Bedeilhac-interior.jpg
It doesn't take too long before modern usage of the cave seems a thing of the past, and you're gazing directly into the the Paleolithic era.
Photo by Andrew Howley
After a quick lunch of leftovers and a box of the local vintage, we headed up to Niaux, the grandest of the decorated caves in Ariège.
While some caves have been found in modern times, like Lascaux (discovered 70 years ago this coming Sunday), and many are still waiting to be found, Niaux, with its relatively easy entry way and wide caverns, has been known throughout history. This fact is illustrated, quite literally, by rock art of another kind.

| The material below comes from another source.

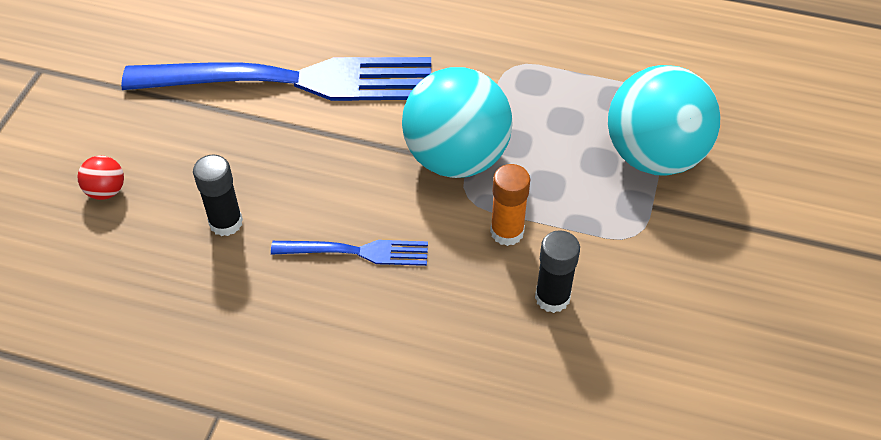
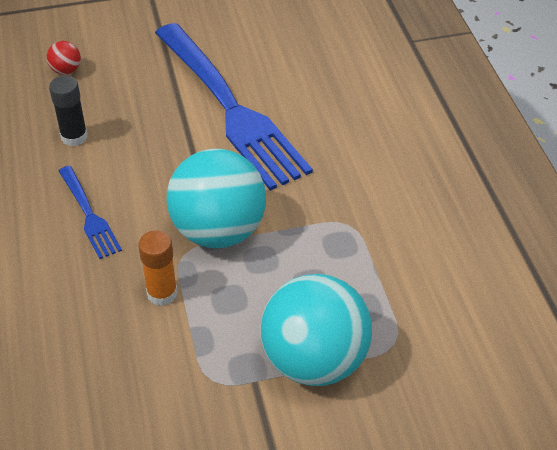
camera: 60 degrees right, 5 degrees down
(552, 297) = (112, 349): black glue stick -> none

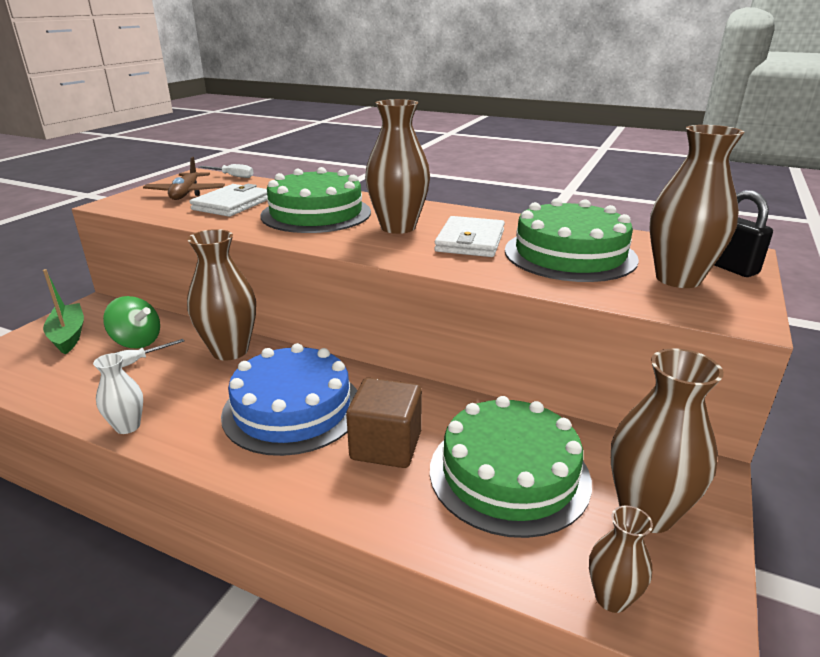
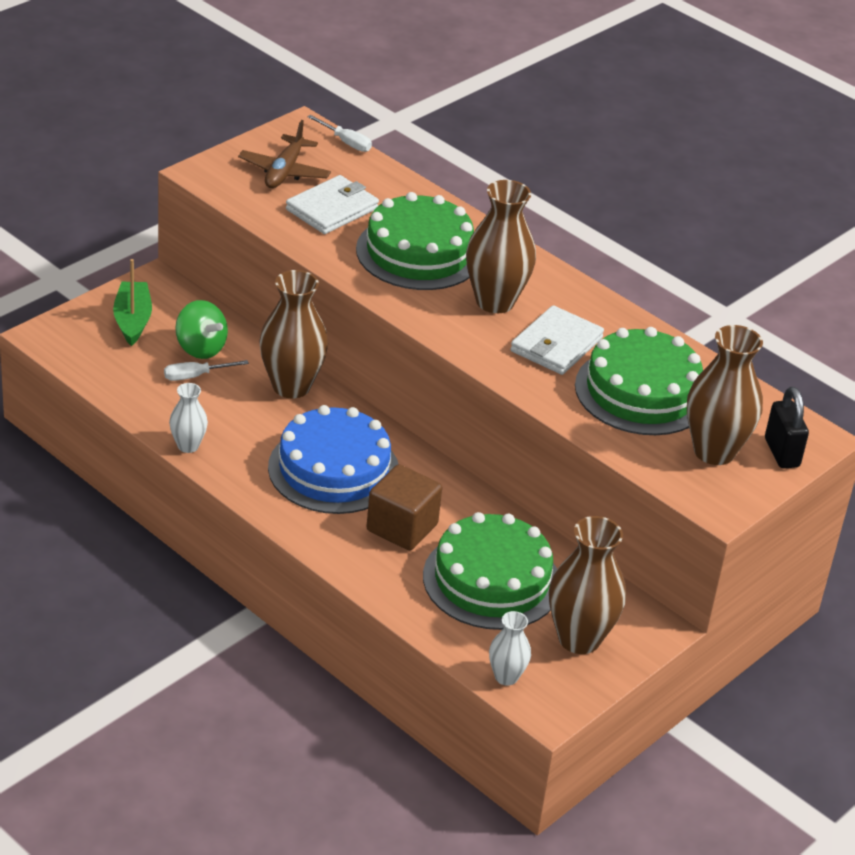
camera: 15 degrees right, 10 degrees up
(611, 598) = (506, 677): brown vase -> white vase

Names of visitors and dates of visits cover several sections of the caverns (though they've been removed from where they were close to the prehistoric images). Some date from as recently as 2008. Others are verifiably from the 1600s. Still others claim to date from 1304 (no chance, based on the handwriting style) or to have been written by a first-century Jewish man by the name of Jesus. Perhaps you've heard of him?
Niaux-view.jpg
The entry to Niaux commands a view of the valley below and of the Pyrenees rising to every side and ascending to rocky peaks in the distance.
Photo by Andrew Howley
So if people have been visiting the caves for at least the past 400 years, you may be wondering if they made any mention of seeing the prehistoric art. The answer is yes. And no. These early modern visitors did record their experiences and described the caves as having images of "horses and cows," but they seem to have had no awareness of the deep antiquity of the images' creation. It's a testament to the timelessness of these works from such a distinct time.
Cathedral in the mountain
After walking for a while longer, we reached the greatest section of paintings in Niaux, the Salon Noir. As we entered the great "cathedral in the mountain," we turned off our flashlights and our way was lit only by the lights controlled by our guide.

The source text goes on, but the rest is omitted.